SOURCE DOCUMENT
-- -- --
[Intel-gfx] [RFC PATCH 00/20] Initial Xe driver submission
Rodrigo Vivi
rodrigo.vivi at intel.com
Wed Mar 1 23:00:02 UTC 2023
On Fri, Feb 17, 2023 at 09:51:37PM +0100, Daniel Vetter wrote:
> Hi all,
>
> [I thought I've sent this out earlier this week, but alas got stuck, kinda
> bad timing now since I'm out next week but oh well]
>
> So xe is a quite substantial thing, and I think we need a clear plan how to land
> this or it will take forever, and managers will panic. Also I'm not a big fan of
> "Dave/me reviews everything", we defacto had that for amd's dc/dal and it was
> not fun. The idea here is how to get everything reviewed without having two
> people end up somewhat arbitrary as deciders.
Thank you so much for taking time to write it down. We need to get alignment
on the critical topics to see how we can move this forward.
>
> I've compiled a bunch of topics on what I think the important areas are, first
> code that should be consistent about new-style render drivers that are aimed for
> vk/compute userspace as the primary feature driver:
>
> - figure out consensus solution for fw scheduler and drm/sched frontend among
> interested driver parties (probably xe, amdgpu, nouveau, new panfrost)
-- -- --
SOURCE DATA
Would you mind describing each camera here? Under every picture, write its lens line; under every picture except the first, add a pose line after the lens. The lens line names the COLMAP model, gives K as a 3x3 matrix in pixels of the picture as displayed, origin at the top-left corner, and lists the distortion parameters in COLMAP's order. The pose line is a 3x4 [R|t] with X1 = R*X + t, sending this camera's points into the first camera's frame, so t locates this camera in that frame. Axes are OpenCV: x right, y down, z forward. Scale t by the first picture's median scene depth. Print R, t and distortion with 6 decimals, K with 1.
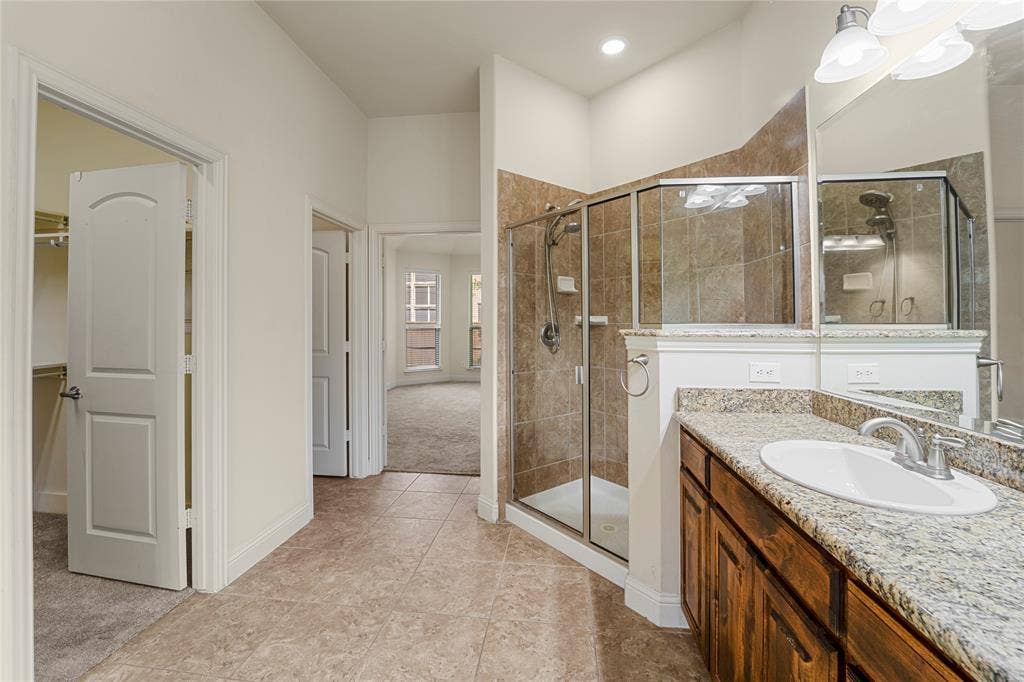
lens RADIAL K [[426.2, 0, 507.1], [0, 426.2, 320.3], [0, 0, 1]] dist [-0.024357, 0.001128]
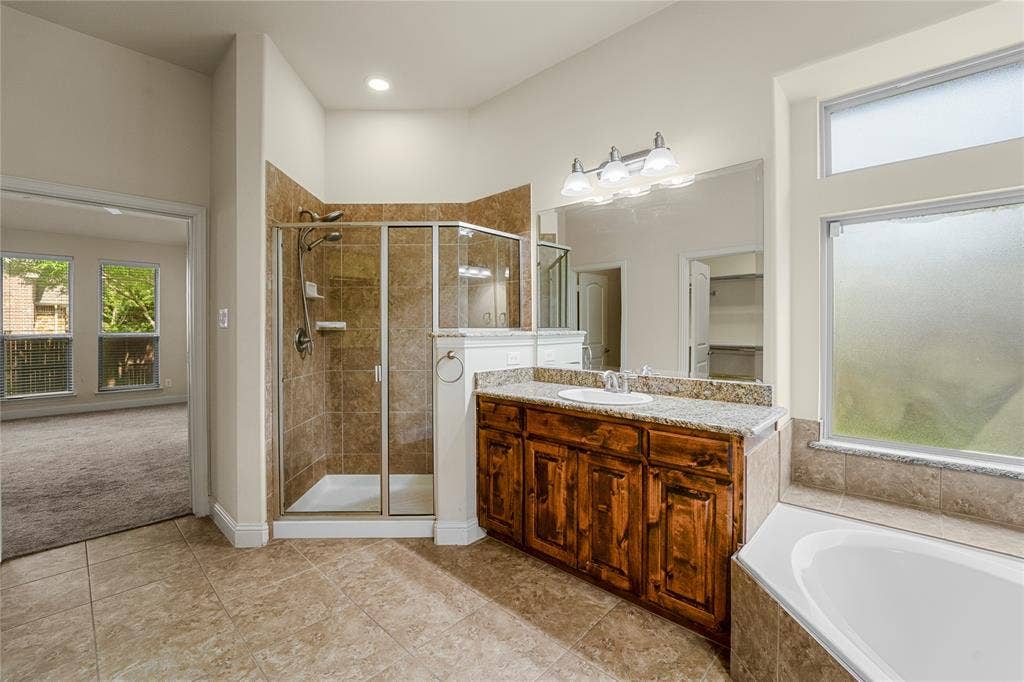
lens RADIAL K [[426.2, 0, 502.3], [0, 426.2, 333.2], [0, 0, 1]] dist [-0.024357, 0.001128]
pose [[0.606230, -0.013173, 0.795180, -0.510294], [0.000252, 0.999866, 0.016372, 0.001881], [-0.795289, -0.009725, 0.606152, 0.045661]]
-- -- --
HOW TO COMPLETE THIS TASK
Update the Xe driver thread from the words "Thank you so" through "nouveau, new panfrost)" so that "consensus" becomes "agreement", and give that span again.

RESULT BELOW
Thank you so much for taking time to write it down. We need to get alignment
on the critical topics to see how we can move this forward.
>
> I've compiled a bunch of topics on what I think the important areas are, first
> code that should be consistent about new-style render drivers that are aimed for
> vk/compute userspace as the primary feature driver:
>
> - figure out agreement solution for fw scheduler and drm/sched frontend among
> interested driver parties (probably xe, amdgpu, nouveau, new panfrost)